Abstract Results of palaeoecological studies involving pollen analytical, chemical and palaeomagnetic investigations on a 3 m core from Lough Doo, NE County Mayo, are presented. The record, which commences shortly after 7000 BP, shows a sharp Alnus expansion coinciding with a decline in Pius at 6400 BP, an elm decline taking place in the context of severe soil erosion and the final decline of Pinus occurring as the chemical record indicates onset of severe reducing conditions in the catchment. Pine becomes extinct at or shortly before 3200 BP in the context of increased farming activity and the expansion of blanket bog in the adjacent upland areas. A later feature (c. 1880 BP) is the expansion of Taxus to 7.1% of total pollen.

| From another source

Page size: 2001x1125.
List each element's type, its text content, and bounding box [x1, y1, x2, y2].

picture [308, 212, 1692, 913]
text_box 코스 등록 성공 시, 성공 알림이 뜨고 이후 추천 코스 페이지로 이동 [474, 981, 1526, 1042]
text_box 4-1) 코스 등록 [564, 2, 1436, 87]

On the basis of the palynological evidence, it is concluded that there were no major Neolithic Landnam phases, which contrasts sharply with the evidence for widespread woodland clearance and the laying out of extensive and regular field systems in the northern coastal part of County Mayo. In the upper part of the core a severe inversion of 14 C dates is recorded. On the basis of the palaeomagnetic and pollen evidence this began at c. 1500 BP and is considered to have been initiated in the context of woodland clearance and a renewal in farming activity.